-------- Text under study
#### pikelakehomebrew

• Cellarman
• Posts: 47
• brewing in the north metro
##### metric nerdery please: calculation question
« on: March 22, 2012, 12:29:16 pm »
So I'm considering going metric with my calculations and measurements, and am presently reading an excellent book [Designing Great Beers by Ray Daniels]; and in his book he talks about calculating the malt bill for your recipe based on a few variables.  All his calculations revolve around Gravity Units (GU) and imperial measurements (pounds and gallons).  Like a couple sample formulas:

Code: [Select]
`G.U. + Batch Size in Gallons = Total G.U.`
Code: [Select]
`G.U. per Pounds of Malt ÷ Extract Potential G.U. ÷ Mash Efficiency = Pounds of Grain Needed`
Now I know the simple method to make this Metric-friendly would be to simply insert the formula for imperial to metric conversion right in the formula.  But I'm just curious, with formulas like this in mind, how does the REST of the world calculate things like Total Gravity, Pounds of Grist needed, etc.  Like would they just use °Plato instead or do they have entirely different formulas?

Just curious.
pikelakehomebrew.com
On tap: Oktoberfest, Belgian Dubbel, Peach Blonde Ale, Surly Furious clone

#### gmac

• Senior Brewmaster
• Posts: 1702
• London, Ontario
##### Re: metric nerdery please: calculation question
« Reply #1 on: March 22, 2012, 12:34:14 pm »
I use Ibrewmaster and set the default settings to metric.
----------------
**Requirement A**
Translate this sentence from the brewing forum thread into Spanish: "I use Ibrewmaster and set the default settings to metric."
**Requirement B**
Return the words of the brewing forum thread from "Just curious." to "settings to metric.".
-------- Available data
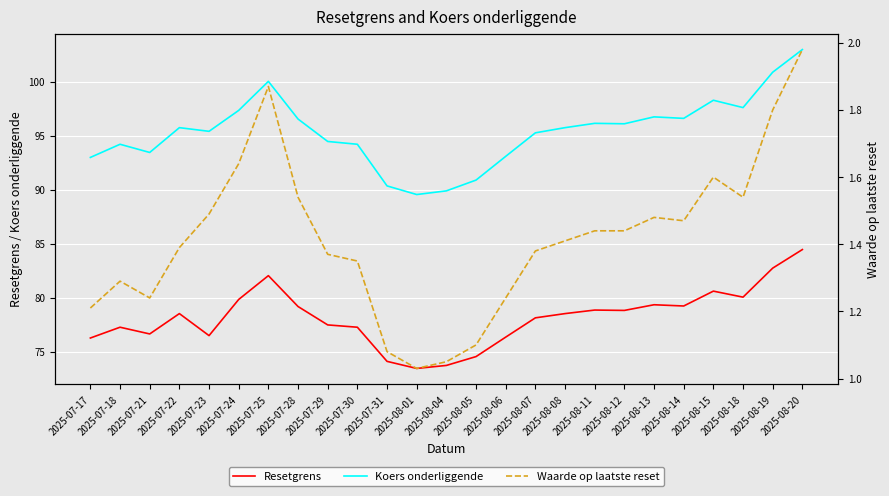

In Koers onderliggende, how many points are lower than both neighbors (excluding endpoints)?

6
----------------
-------- Available data
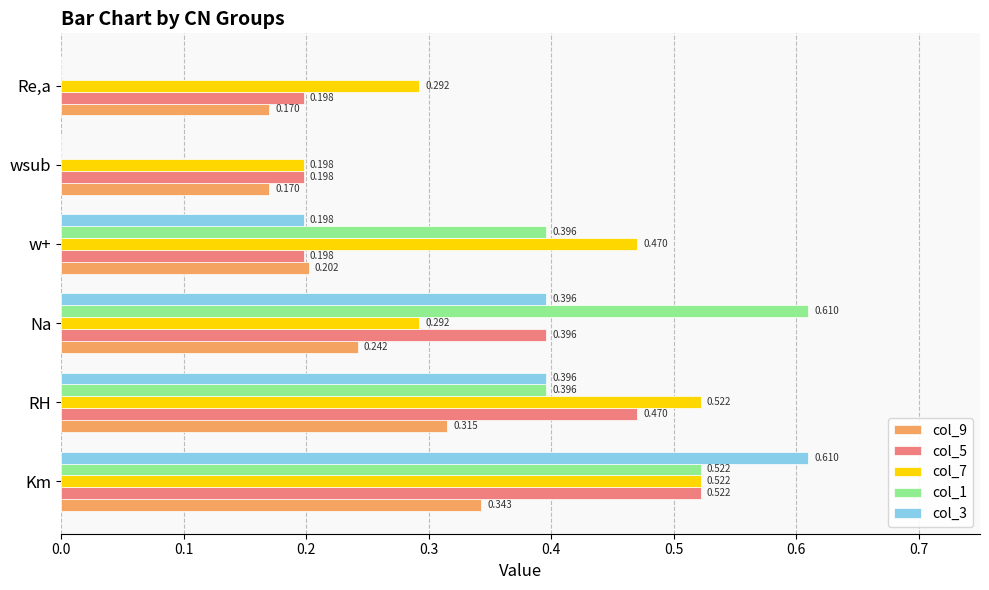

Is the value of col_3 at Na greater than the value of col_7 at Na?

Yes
----------------
**Task response A**
Uso Ibrewmaster y tengo la configuración predeterminada en el sistema métrico.

**Task response B**
Just curious.
pikelakehomebrew.com
On tap: Oktoberfest, Belgian Dubbel, Peach Blonde Ale, Surly Furious clone

#### gmac

• Senior Brewmaster
• Posts: 1702
• London, Ontario
##### Re: metric nerdery please: calculation question
« Reply #1 on: March 22, 2012, 12:34:14 pm »
I use Ibrewmaster and set the default settings to metric.